Pergunta

Talking about the associativity of operators in C, I was wondering why there are differences associativities among operators that have the same precedence. for example, postfix increment and postfix decrement have left associativity; while prefix increment and prefix decrement have right associativity. Isn't it simple to have just left or right associativity for all the same precedence operators?

Are there any reasons behind that?

Foi útil?

Solução

Isn't it simple to have just left or right associativity for all the same precedence operators?

Yes and it is the case in C. May be you assumed that prefix and postfix have the same precedence which is wrong. Postfix has a higher precedence than prefix!

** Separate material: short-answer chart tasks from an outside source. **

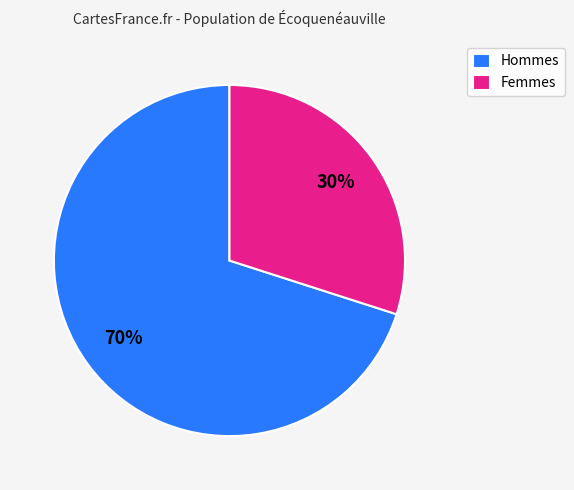

Which category has the biggest portion of the pie?

Hommes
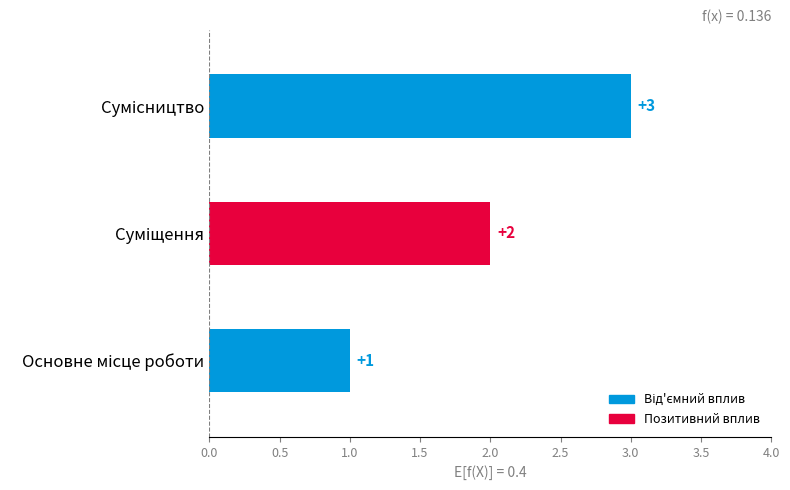

Are the bars horizontal?

Yes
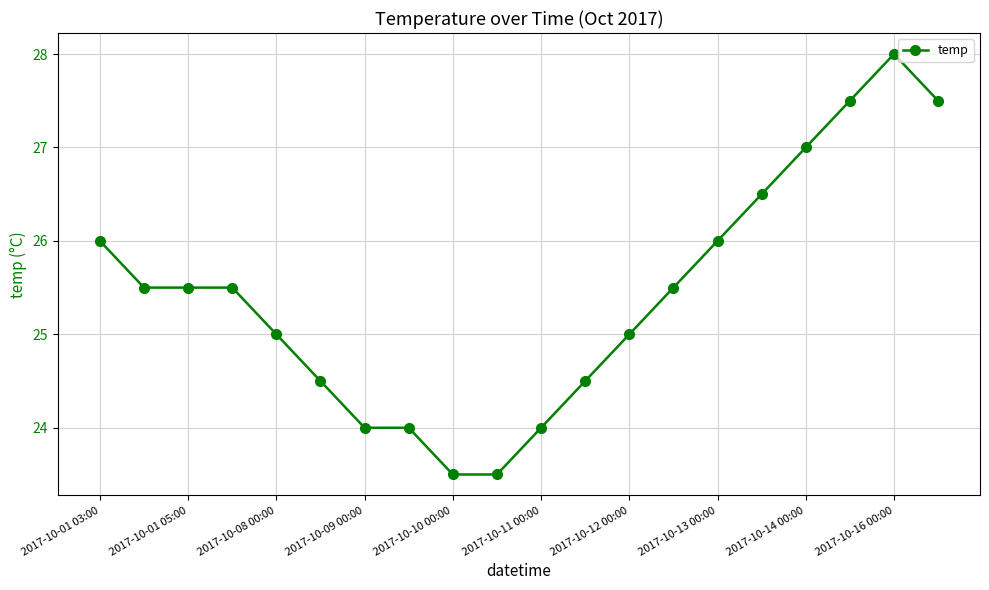

What is the sum of all values?

508.5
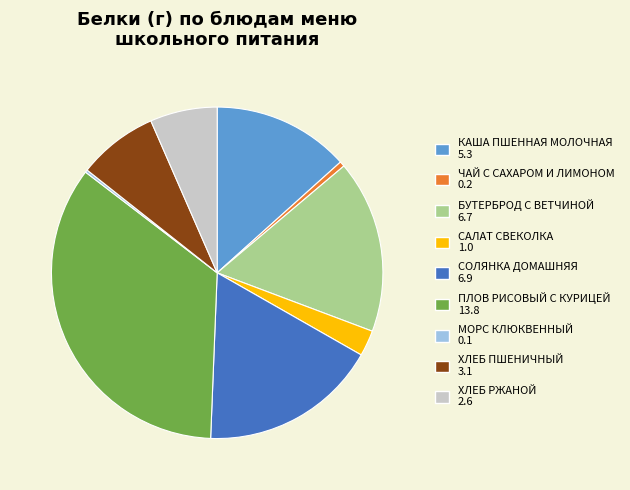

True or false: ХЛЕБ РЖАНОЙ accounts for 1% of the total.

False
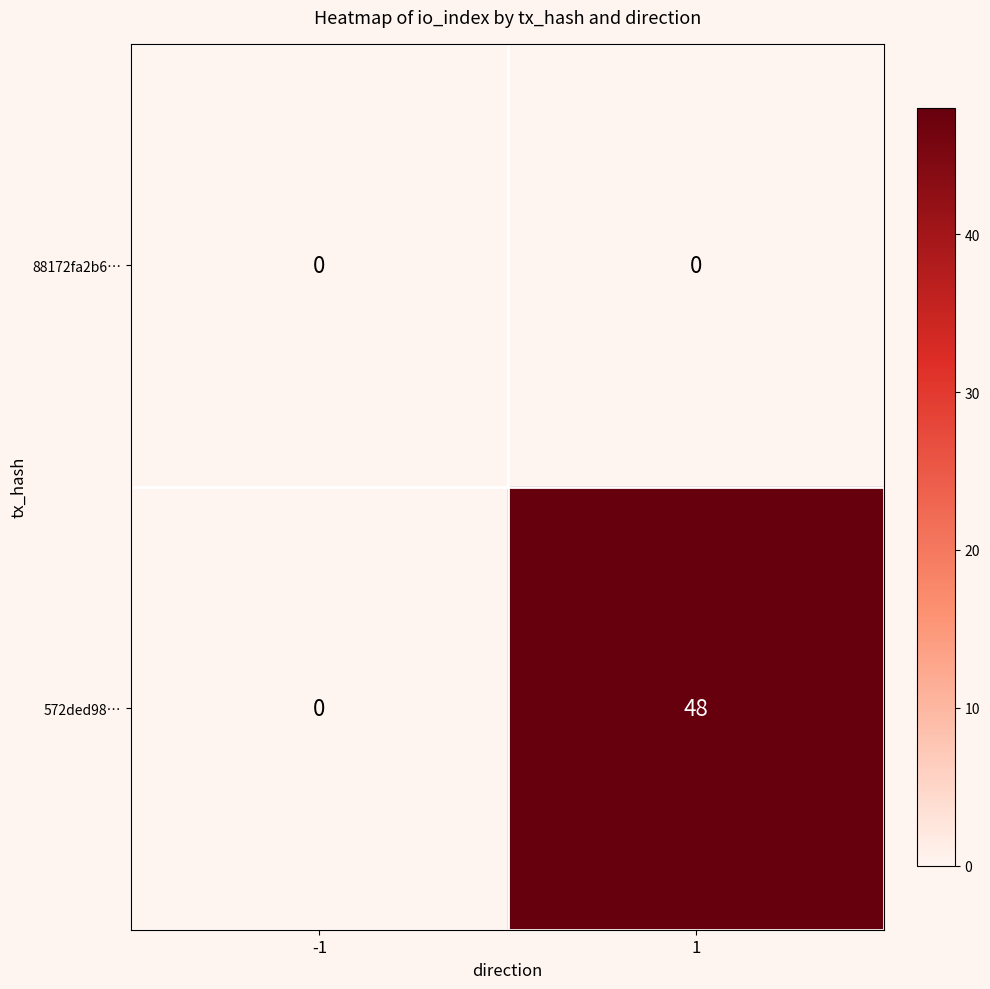

True or false: 572ded98… has a value of 0 at -1.

True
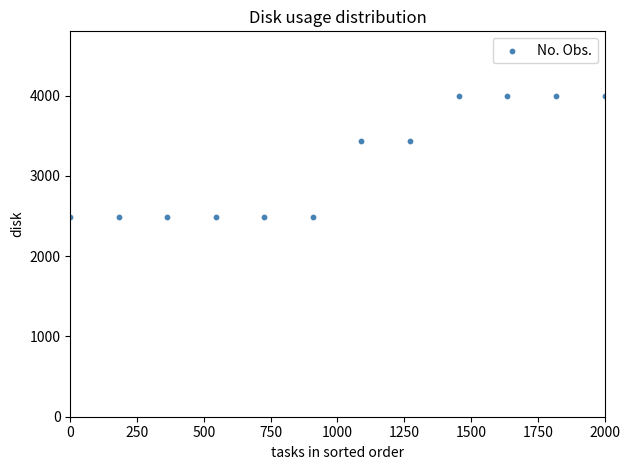

What is the average X value?

999.6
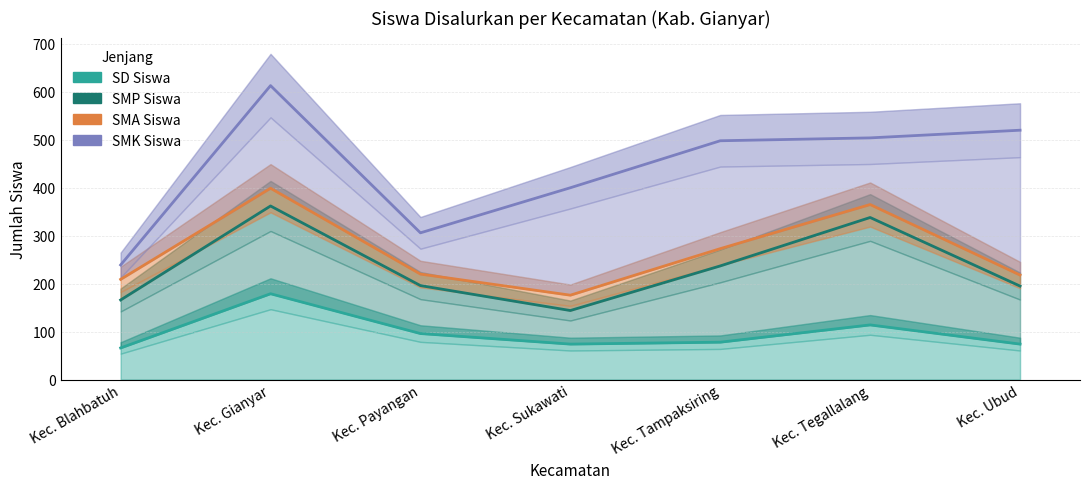

How many interior local peaks does the SMP Siswa series have?

2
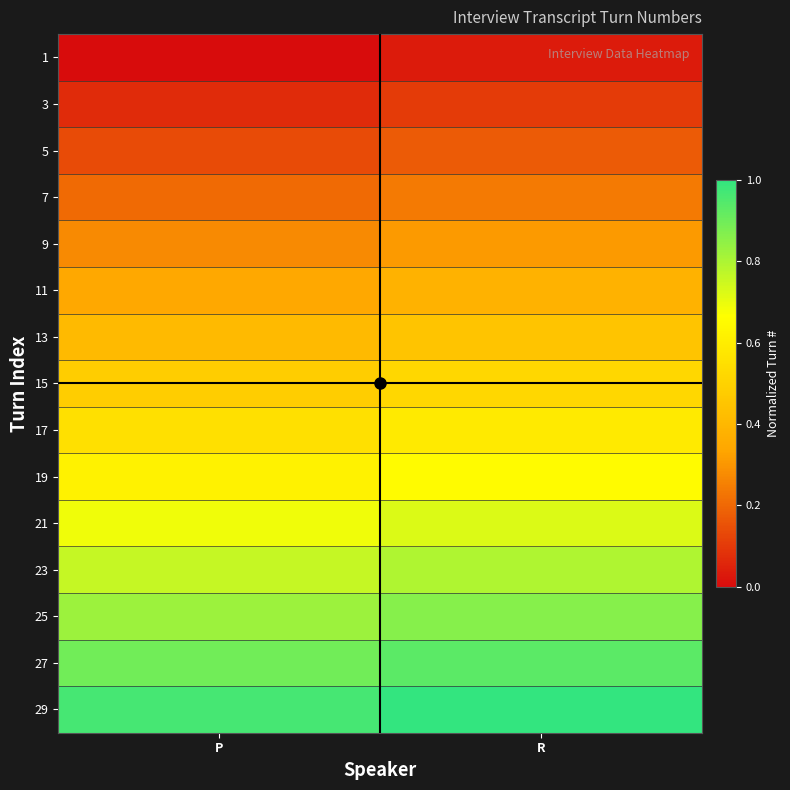

Reading right to left, list all the values displayed in this chart.

1: R=0.0	P=0.0
3: R=0.1	P=0.1
5: R=0.2	P=0.1
7: R=0.2	P=0.2
9: R=0.3	P=0.3
11: R=0.4	P=0.3
13: R=0.4	P=0.4
15: R=0.5	P=0.5
17: R=0.6	P=0.6
19: R=0.7	P=0.6
21: R=0.7	P=0.7
23: R=0.8	P=0.8
25: R=0.9	P=0.8
27: R=0.9	P=0.9
29: R=1.0	P=1.0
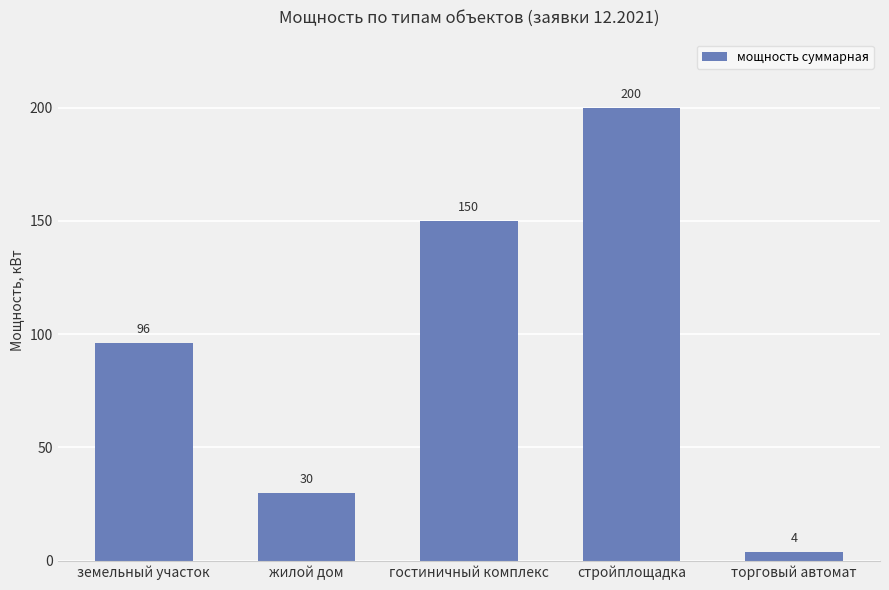

What is the sum of the values at земельный участок and жилой дом?

126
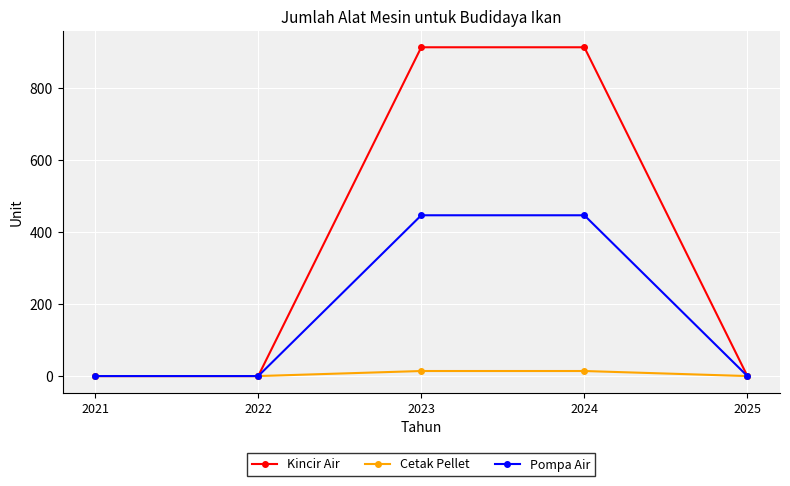

How many distinct data groups are displayed?

3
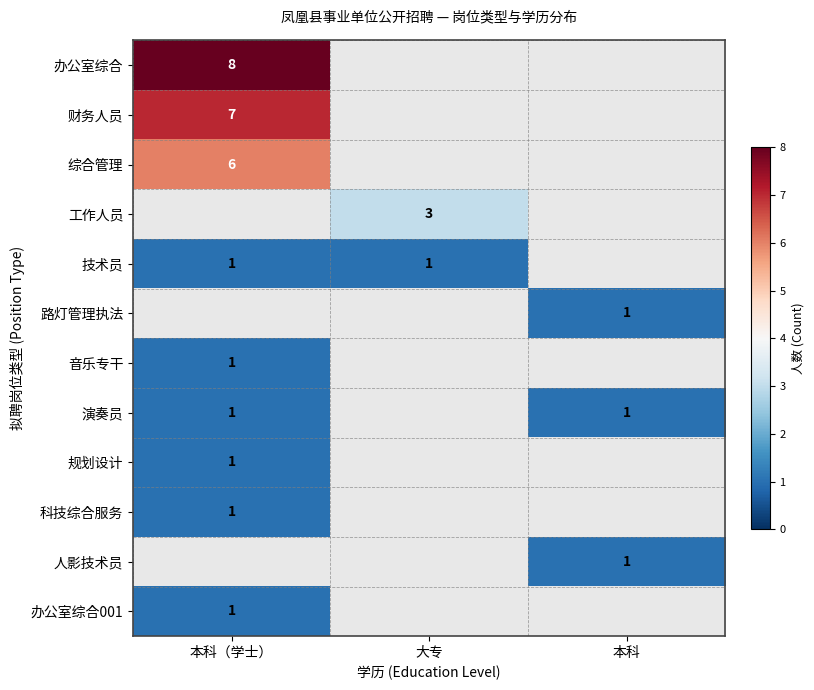

Which category has the lowest value across all series?

本科（学士）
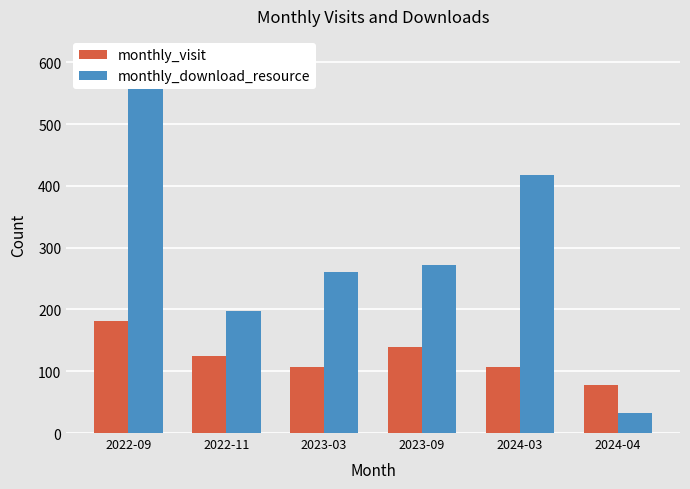

Where does the monthly_download_resource series first go above 272?

2022-09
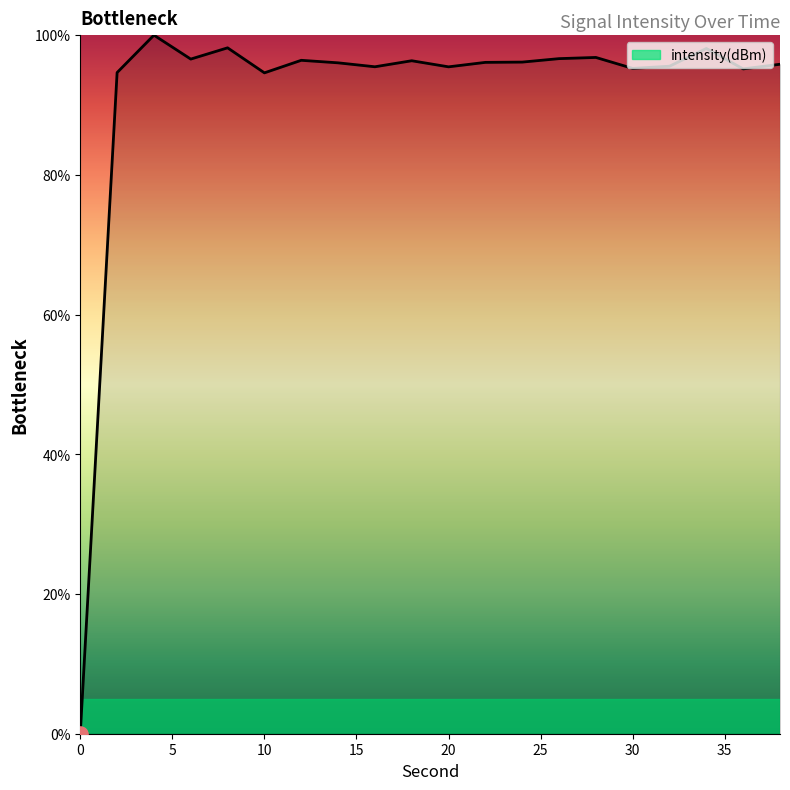

What is the maximum value shown in the chart?

100.0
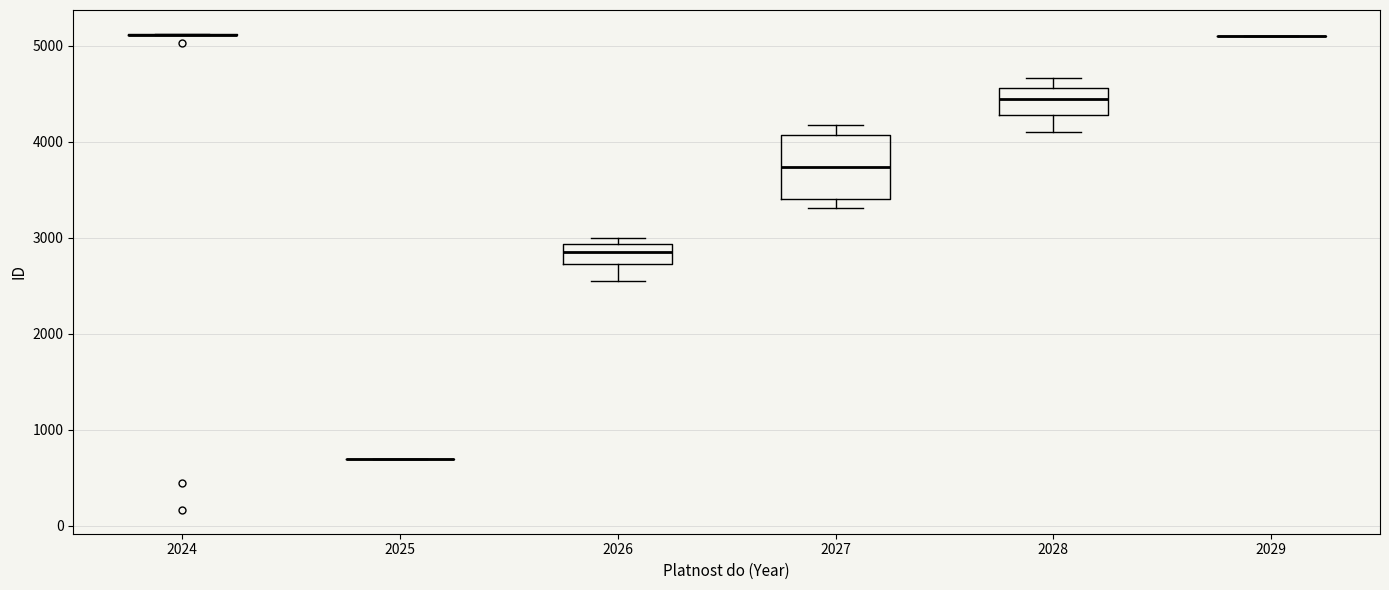

Comparing the boxes themselves (not the whiskers), which one is the tallest?

2027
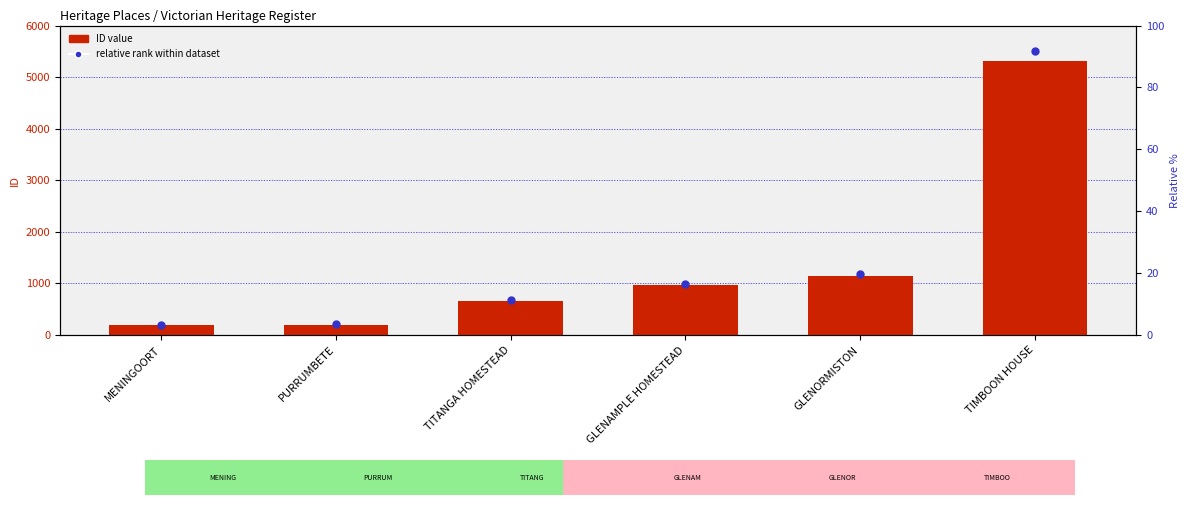

Is the value of ID Value at GLENAMPLE HOMESTEAD greater than the value of Relative Rank at GLENAMPLE HOMESTEAD?

No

Also there is another curious case to consider as to why certain operators have certain associativity. From Wiki,

For example, in C, the assignment a = b is an expression that returns a value (namely, b converted to the type of a) with the side effect of setting a to this value. An assignment can be performed in the middle of an expression. (An expression can be made into a statement by following it with a semicolon; i.e. a = b is an expression but a = b; is a statement). The right-associativity of the = operator allows expressions such as a = b = c to be interpreted as a = (b = c), thereby setting both a and b to the value of c. The alternative (a = b) = c does not make sense because a = b is not an lvalue.

Outras dicas

Binary operators are all left-associative except the assignment operator which is right-associative.

Postfix operators are sometimes (for exemple in K&R 2nd) said to be right-associative but this is to express the idea they have higher precedence than unary operators.